— Exercise —
Copy out, word for word, the lines of the data from the one containing "improve employee h" through the one containing "Automation helps ensure every prospect", including both of those lines.

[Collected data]
Content starts
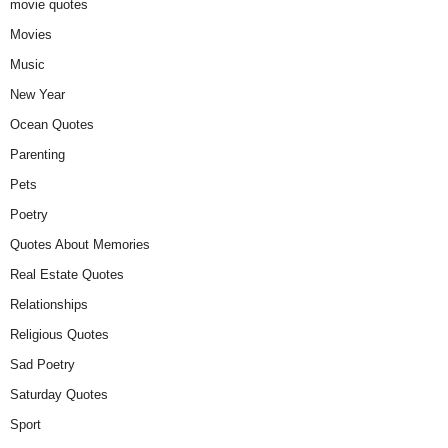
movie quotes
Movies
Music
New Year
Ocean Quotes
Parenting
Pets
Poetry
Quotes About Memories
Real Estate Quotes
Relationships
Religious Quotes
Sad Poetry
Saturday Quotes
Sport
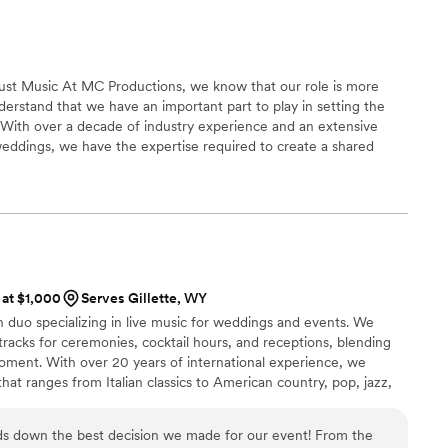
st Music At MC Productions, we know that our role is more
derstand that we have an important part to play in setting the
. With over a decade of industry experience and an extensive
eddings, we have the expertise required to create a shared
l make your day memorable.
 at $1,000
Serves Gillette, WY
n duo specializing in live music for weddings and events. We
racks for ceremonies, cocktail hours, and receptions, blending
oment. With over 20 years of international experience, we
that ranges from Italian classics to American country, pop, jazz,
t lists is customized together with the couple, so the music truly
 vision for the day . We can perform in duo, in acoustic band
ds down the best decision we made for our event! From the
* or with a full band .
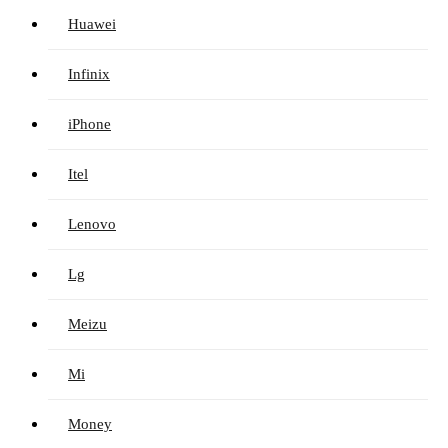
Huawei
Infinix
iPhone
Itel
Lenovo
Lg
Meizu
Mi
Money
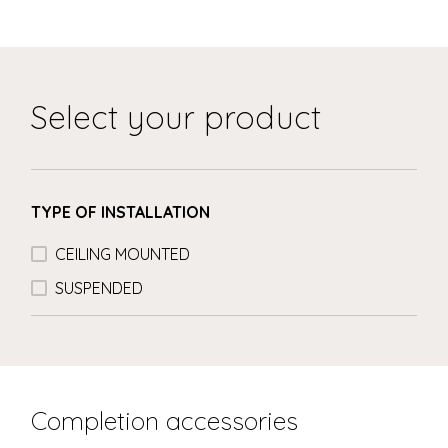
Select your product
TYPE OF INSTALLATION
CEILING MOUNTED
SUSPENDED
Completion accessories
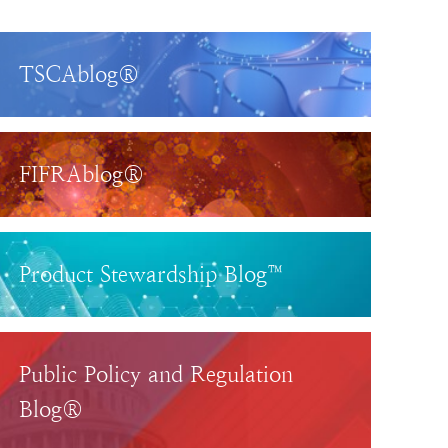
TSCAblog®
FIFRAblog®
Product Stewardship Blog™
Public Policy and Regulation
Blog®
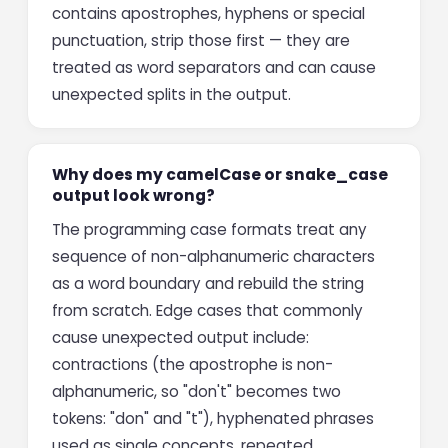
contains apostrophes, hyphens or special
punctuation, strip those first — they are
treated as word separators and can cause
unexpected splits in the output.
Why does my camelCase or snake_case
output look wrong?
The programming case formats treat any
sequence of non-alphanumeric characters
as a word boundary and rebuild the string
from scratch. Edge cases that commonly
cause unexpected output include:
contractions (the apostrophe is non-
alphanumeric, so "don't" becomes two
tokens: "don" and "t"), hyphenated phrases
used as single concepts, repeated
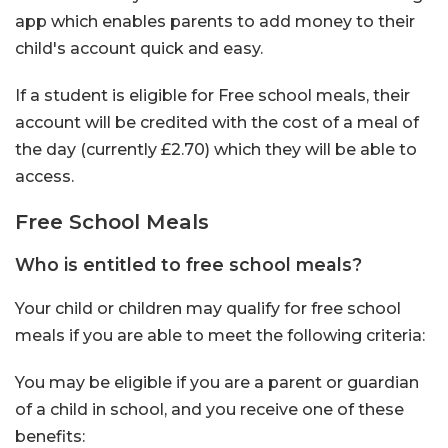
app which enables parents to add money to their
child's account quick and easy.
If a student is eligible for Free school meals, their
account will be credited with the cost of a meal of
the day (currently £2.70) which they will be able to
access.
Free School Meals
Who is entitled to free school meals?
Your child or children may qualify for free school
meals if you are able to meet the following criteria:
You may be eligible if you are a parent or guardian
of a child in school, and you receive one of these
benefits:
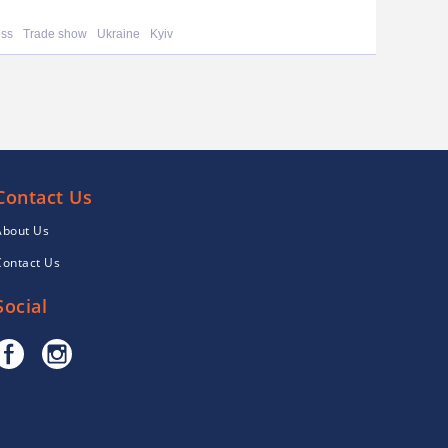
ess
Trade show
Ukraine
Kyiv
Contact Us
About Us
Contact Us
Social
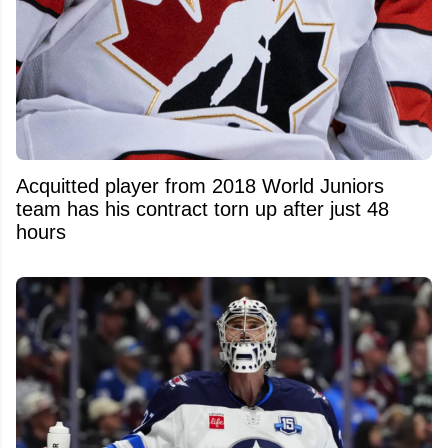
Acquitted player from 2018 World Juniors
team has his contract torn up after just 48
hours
Content ends
Content starts
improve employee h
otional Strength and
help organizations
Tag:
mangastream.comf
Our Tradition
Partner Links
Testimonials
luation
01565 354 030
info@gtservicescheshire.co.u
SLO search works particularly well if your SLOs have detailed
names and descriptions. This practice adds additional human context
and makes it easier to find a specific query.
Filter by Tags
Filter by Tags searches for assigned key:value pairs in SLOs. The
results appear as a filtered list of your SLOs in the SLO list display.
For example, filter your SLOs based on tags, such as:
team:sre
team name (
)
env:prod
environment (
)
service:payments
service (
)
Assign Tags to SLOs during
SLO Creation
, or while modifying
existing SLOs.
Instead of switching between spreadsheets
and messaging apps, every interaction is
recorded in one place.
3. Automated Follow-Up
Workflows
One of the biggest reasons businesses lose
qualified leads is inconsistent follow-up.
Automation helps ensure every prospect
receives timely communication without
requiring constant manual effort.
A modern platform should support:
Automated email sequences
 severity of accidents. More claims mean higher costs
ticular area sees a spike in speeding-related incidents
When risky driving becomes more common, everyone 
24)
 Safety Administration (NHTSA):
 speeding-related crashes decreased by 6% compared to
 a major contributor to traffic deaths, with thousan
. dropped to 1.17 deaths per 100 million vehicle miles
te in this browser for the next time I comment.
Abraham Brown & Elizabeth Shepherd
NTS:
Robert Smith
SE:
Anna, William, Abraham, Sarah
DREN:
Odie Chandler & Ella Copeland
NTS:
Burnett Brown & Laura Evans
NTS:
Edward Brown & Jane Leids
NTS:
Content ends
Content starts
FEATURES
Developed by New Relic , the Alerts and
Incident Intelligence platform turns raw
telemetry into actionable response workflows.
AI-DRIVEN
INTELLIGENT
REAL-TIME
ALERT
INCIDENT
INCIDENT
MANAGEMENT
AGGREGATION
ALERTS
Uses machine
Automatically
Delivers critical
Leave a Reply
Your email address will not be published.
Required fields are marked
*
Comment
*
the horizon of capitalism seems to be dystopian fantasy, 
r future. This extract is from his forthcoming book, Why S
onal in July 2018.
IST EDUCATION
Content ends
— Solution to this exercise —
improve employee h
otional Strength and
help organizations
Tag:
mangastream.comf
Our Tradition
Partner Links
Testimonials
luation
01565 354 030
info@gtservicescheshire.co.u
SLO search works particularly well if your SLOs have detailed
names and descriptions. This practice adds additional human context
and makes it easier to find a specific query.
Filter by Tags
Filter by Tags searches for assigned key:value pairs in SLOs. The
results appear as a filtered list of your SLOs in the SLO list display.
For example, filter your SLOs based on tags, such as:
team:sre
team name (
)
env:prod
environment (
)
service:payments
service (
)
Assign Tags to SLOs during
SLO Creation
, or while modifying
existing SLOs.
Instead of switching between spreadsheets
and messaging apps, every interaction is
recorded in one place.
3. Automated Follow-Up
Workflows
One of the biggest reasons businesses lose
qualified leads is inconsistent follow-up.
Automation helps ensure every prospect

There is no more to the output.